Differential notice periods, shorter during an initial trial phase (say 10 days in the first 90) and longer thereafter (30 days), give both sides an early exit and, usefully, are themselves an indicator of independent contractor status. The agreement should state that no severance or statutory benefits are payable, that payment is due for work completed to the termination date, that confidential materials must be returned immediately, and that confidentiality, non-solicitation and indemnity obligations survive termination (two to three years for the restraints, with survival stated expressly). Automatic termination triggers for insolvency, conviction for offences involving dishonesty, or loss of required licences round out the clause. Fix the engagement as a defined term with no implied renewal, and keep the mechanism simple: overcomplicated termination provisions create their own disputes, and notice periods beyond 180 days may face judicial scrutiny as oppressive.
Practical Takeaways
- Draft the relationship as it must operate: independent contractor status declared and lived, with control over methods left to the consultant, non-exclusivity, invoice-based payment and no benefits.
- Build a dedicated government liaison and procurement compliance clause: define permissible and impermissible activities, incorporate CVC-style transparency principles, ban ex-parte contact with procurement officials, and prohibit bid coordination.
- Write the PCA "adequate procedures" defence into the contract: due diligence, training and certification, record-keeping, audit and inspection rights, and immediate disclosure of improper requests.
- If US commerce is anywhere in the picture, add the full FCPA clause set, extend it to affiliates and subcontractors, and ban facilitating payments outright.
- Protect information twice over: a confidentiality clause with standard exclusions, plus data protection obligations aligned to the DPDP Act, 2023 and the IT Act regime, with regulator penalties expressly indemnifiable.
- Use non-solicitation (two to three years) and perpetual confidentiality; skip the post-termination non-compete.

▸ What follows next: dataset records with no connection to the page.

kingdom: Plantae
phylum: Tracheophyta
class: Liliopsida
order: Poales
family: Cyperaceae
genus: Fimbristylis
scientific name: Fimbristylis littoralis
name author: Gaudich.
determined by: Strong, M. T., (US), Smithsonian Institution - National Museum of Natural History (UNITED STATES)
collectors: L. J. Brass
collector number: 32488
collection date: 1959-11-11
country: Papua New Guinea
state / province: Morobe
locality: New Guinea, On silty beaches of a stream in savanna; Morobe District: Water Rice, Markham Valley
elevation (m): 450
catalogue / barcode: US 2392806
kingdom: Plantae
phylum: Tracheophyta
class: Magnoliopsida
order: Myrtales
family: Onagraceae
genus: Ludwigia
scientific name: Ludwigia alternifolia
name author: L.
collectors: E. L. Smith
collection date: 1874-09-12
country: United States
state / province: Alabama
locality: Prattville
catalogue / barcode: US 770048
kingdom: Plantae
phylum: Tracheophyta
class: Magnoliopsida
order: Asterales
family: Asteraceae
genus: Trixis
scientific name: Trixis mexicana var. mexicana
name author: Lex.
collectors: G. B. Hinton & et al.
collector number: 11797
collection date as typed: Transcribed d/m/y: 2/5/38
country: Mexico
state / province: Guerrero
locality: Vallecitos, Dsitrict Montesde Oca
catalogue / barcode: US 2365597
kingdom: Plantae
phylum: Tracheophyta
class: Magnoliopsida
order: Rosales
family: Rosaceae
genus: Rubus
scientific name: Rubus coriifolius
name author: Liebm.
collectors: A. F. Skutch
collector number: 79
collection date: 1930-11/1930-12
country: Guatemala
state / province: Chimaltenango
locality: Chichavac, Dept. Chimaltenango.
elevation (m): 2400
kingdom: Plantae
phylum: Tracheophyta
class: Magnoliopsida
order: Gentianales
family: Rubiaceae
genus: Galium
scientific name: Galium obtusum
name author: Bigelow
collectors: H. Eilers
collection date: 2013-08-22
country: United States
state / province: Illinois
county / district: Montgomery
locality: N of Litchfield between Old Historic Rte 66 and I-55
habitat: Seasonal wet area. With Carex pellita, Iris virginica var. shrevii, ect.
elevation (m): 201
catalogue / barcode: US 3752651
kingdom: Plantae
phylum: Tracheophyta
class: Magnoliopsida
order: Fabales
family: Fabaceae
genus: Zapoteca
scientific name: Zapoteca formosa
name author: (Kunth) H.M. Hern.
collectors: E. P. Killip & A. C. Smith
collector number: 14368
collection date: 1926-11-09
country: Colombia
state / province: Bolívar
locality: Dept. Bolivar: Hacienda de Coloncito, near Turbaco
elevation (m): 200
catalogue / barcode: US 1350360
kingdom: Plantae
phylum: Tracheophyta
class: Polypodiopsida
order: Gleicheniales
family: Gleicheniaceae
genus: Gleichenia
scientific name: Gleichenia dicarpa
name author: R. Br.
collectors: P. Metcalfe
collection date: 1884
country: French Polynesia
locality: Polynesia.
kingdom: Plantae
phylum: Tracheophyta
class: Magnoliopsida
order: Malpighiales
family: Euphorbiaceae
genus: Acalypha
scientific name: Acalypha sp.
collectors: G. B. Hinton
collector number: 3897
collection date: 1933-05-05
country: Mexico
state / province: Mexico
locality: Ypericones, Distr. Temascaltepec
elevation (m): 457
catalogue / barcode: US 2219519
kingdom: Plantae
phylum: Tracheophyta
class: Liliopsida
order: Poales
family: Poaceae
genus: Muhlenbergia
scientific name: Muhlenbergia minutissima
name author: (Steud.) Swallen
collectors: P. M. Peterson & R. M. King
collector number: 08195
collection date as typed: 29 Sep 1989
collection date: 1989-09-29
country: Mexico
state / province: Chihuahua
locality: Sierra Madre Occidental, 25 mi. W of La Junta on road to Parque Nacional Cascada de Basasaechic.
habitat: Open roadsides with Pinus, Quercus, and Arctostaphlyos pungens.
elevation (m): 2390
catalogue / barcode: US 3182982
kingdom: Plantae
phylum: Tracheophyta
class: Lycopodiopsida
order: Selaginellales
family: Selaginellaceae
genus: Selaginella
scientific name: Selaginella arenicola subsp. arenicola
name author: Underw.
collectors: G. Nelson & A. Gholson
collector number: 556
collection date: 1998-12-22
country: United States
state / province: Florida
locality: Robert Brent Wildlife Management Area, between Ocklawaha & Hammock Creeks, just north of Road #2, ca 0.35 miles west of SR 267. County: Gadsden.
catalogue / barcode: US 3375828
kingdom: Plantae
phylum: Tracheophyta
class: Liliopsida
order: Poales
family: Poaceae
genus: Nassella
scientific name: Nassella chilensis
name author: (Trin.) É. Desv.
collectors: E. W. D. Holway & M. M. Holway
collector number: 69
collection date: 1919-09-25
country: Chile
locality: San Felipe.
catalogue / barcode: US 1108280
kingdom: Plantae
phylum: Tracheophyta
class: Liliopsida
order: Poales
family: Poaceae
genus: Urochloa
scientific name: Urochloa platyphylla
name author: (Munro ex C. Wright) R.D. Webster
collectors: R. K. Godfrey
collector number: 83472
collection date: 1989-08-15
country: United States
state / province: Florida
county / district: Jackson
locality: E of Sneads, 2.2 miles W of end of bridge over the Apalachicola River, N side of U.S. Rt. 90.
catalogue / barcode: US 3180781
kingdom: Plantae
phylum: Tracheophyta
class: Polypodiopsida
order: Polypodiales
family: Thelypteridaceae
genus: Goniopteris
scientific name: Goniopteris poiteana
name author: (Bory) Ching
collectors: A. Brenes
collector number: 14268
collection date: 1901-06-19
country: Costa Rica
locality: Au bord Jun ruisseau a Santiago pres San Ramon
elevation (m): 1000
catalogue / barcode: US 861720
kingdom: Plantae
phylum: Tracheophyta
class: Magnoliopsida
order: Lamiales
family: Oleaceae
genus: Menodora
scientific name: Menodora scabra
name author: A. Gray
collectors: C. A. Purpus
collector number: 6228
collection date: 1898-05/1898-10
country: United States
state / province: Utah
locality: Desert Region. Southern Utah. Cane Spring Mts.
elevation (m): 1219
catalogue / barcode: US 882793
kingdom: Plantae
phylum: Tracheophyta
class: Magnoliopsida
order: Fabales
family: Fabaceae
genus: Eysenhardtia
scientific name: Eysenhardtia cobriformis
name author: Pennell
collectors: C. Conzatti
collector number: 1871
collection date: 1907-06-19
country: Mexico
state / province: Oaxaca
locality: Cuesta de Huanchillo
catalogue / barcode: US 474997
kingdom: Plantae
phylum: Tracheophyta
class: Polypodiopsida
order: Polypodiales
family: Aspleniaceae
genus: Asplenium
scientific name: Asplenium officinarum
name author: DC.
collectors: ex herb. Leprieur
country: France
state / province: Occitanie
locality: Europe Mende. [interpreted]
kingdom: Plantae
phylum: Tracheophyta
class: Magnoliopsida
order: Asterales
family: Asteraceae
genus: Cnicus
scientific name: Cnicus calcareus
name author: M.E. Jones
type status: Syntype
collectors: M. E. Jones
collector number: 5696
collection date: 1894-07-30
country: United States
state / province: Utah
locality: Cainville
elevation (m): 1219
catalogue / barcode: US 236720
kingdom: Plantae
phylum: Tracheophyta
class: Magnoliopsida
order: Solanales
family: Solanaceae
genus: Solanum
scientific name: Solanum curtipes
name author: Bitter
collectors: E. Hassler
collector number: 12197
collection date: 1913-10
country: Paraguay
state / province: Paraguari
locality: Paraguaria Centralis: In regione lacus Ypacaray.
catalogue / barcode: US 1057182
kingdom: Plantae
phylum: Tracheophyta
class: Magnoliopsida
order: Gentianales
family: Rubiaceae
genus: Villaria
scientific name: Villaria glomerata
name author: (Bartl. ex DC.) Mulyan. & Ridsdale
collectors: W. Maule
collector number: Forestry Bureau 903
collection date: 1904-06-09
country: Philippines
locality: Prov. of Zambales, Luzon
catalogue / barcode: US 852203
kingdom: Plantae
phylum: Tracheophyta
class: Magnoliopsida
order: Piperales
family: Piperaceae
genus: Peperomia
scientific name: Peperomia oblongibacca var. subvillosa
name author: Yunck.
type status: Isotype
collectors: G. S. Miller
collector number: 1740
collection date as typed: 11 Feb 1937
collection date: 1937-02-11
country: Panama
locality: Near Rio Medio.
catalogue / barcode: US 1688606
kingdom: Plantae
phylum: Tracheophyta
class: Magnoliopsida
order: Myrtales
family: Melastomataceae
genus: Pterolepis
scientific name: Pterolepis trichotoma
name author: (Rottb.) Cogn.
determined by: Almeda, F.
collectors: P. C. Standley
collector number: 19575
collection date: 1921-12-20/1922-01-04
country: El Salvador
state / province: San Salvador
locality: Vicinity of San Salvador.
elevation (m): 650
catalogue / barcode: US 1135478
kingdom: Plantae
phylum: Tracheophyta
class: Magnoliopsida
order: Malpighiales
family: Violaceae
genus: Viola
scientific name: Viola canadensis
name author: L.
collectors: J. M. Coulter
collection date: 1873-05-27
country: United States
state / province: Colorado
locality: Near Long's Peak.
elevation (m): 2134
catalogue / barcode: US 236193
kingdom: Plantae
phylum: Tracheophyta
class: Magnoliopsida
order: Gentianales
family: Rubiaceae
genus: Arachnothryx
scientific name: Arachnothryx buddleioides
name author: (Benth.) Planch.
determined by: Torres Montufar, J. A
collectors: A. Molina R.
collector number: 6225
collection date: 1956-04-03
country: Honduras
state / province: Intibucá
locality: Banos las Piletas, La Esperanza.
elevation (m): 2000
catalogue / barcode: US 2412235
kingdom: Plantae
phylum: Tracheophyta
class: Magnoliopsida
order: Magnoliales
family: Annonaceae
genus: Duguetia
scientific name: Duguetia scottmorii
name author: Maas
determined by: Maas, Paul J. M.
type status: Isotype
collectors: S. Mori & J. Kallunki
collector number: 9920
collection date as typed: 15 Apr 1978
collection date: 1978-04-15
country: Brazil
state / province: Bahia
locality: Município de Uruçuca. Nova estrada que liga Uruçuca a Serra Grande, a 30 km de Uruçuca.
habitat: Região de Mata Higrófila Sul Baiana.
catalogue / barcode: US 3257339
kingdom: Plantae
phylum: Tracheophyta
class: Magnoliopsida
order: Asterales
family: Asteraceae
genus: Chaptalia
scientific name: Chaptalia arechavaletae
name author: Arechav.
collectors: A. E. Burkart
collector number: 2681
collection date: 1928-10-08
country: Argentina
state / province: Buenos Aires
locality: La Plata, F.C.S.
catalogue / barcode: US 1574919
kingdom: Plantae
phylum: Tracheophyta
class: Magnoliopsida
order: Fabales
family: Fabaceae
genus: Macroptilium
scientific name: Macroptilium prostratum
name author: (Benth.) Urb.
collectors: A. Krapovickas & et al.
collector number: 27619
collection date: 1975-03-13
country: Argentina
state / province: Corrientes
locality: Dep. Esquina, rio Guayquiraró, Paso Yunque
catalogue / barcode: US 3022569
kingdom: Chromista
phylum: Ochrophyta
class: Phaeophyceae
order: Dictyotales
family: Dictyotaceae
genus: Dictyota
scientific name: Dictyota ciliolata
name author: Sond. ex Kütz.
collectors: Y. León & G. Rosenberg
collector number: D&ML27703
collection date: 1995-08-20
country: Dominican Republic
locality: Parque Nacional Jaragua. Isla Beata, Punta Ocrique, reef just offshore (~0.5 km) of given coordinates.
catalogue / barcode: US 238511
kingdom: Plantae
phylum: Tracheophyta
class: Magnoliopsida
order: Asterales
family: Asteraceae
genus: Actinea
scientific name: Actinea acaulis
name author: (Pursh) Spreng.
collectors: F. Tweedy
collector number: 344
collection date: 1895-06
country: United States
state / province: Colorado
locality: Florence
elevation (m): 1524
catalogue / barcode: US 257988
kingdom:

- Make indemnity the enforcement backbone, triggered when liability becomes absolute or imminent, with considered exclusions, an optional liability cap, and RBI-rule compliance for cross-border payments.
- Reserve immediate, cure-free termination for anti-corruption breaches; keep ordinary termination simple, with differential notice and express survival clauses.
- Stamp the agreement before execution, provide for TDS and GST, and specify arbitration or the exclusive jurisdiction of a named Indian court.
Key Authorities
- Dhrangadhara Chemical Works v. State of Saurashtra, 1954 AIR 264 (SC) — the control test: an employer directs both what is done and how; a contractor only what.
- Lakshminarayan Ram Gopal & Sons Ltd v. Government of Hyderabad, 25 ITR 449 (SC) — multi-factor approach to distinguishing employees from contractors.
- Ram Singh v. Union Territory of Chandigarh, (2004) 1 CLR 81 — classification factors including control, integration and mutual obligations.
- Varun Tyagi v. Daffodil Software Pvt. Ltd., FAO 167/2025 (Delhi High Court, 25 June 2025) — post-employment restraints void except narrow protection of confidential information and against client solicitation. Source
- E-merge Tech Global Services Private Limited v. M. R. Vindhyasgar (Madras High Court) — three-year post-termination non-solicitation clause upheld.
- Zee Telefilms Limited v. Sundial Communications Private Limited (Bombay High Court) — confidence protected in the public interest; no profit from wrongful use of information received in confidence.
- Mr. Diljeet Titus, Advocate v. Mr. Alfred A. Adebare (Delhi High Court) — implied post-engagement duty not to use copied confidential material.
- Gajanan Moreshwar Parelkar v. Moreshwar Madan Mantri, AIR 1942 Bom 302 — indemnity enforceable once liability is absolute or imminent, before actual loss.
- Osman Jamal & Sons Ltd. v. Gopal Purshottam, AIR 1928 Cal 362 — prudent settlement amounts are indemnifiable.
- Prevention of Corruption Act, 1988, ss. 7 and 9 (as amended 2018) — public servant gratification; commercial organisation liability with the "adequate procedures" defence. Source
This analysis reflects the law as at May 2026. It is published for general information and does not constitute legal advice.